Venable partner Jim Burnley was interviewed by Law360 and Aviation Pros in July 14, 2016 article on the Federal Aviation Administration (FAA) reauthorization passed by Congress and ongoing attempts to modernize the air traffic control system. The reauthorization bill included provisions to increase security around airport perimeters and regulations for unmanned drones.

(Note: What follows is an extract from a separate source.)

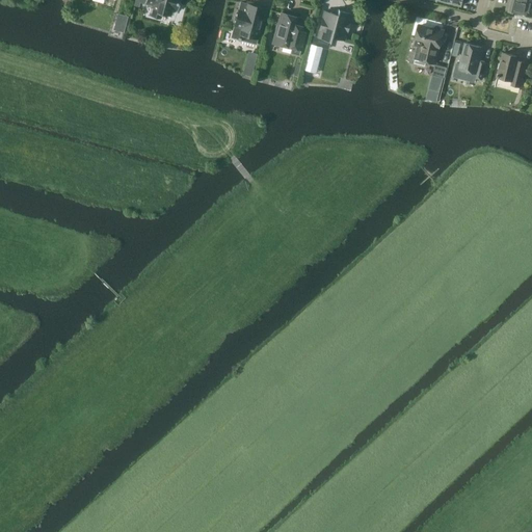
[(147,0),(147,4),(153,6),(150,15),(160,18),(161,12),(170,15),(173,7),(177,8),(178,0),(147,0)]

"The package of aviation security provisions, which are permanent law, appear at first blush to be a combination of reinforcing the authority of TSA and encouraging the TSA to try and be innovative,' Burnley told Law360. "As a package, it strikes me as a substantial positive step forward." Speaking with Aviation Pros Burnley praised the bill’s 14-month reauthorization period as "far superior" to previous short-term bills. "We saw a few years ago without the passage of a multi-year reauthorization we ended up with 23 extensions and some of those extensions were for days or a week or two," he said. "The folks who run the program to cut the checks can’t make the grants that airports have applied for and been approved for…that totally disrupts the process, planning and appropriations and that delays projects."

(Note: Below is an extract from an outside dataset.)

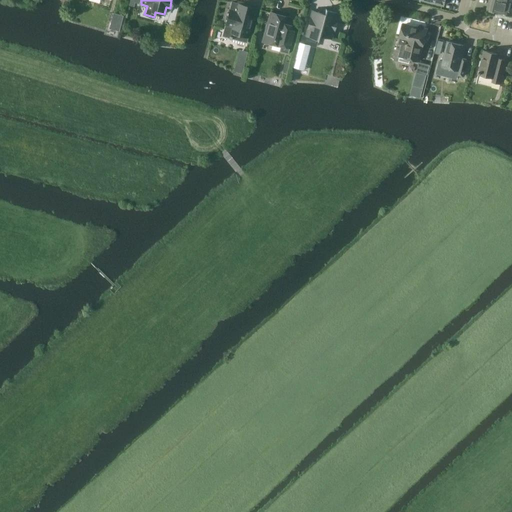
[(509,2),(502,0),(489,0),(487,10),(494,12),(494,10),(507,13),(509,2)]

On the topic of air traffic control modernization and privatization, which was not addressed in the FAA reauthorization, Burnley told Law360, "It takes people a while to get educated and get used to thinking in new ways whether this a good proposal or not…[From the industry,] I don't see any flagging support for it — the National Air Traffic Controllers Association and the airlines are all enthusiastically behind this overall, except for a few dissenters. This debate will crank up again in the new Congress in a serious way." In the Aviation Pros interview, he added, "Big ideas and big reforms take time. I think Chairman (Rep. Bill) Schuster is very clear in saying he intends to work on this next year." Noting that American operators see the benefits of privatization and are leading the way for reform, Burnley added, "Their members, the rank and file members, they feel the adverse effects of the annual federal budget process and how it has inhibited going to a GPS-based system from a radar World War II technology that we rely on today. Right now, we’re trying to run a 24-hour per day, seven-day-a-week business like a federal grant program."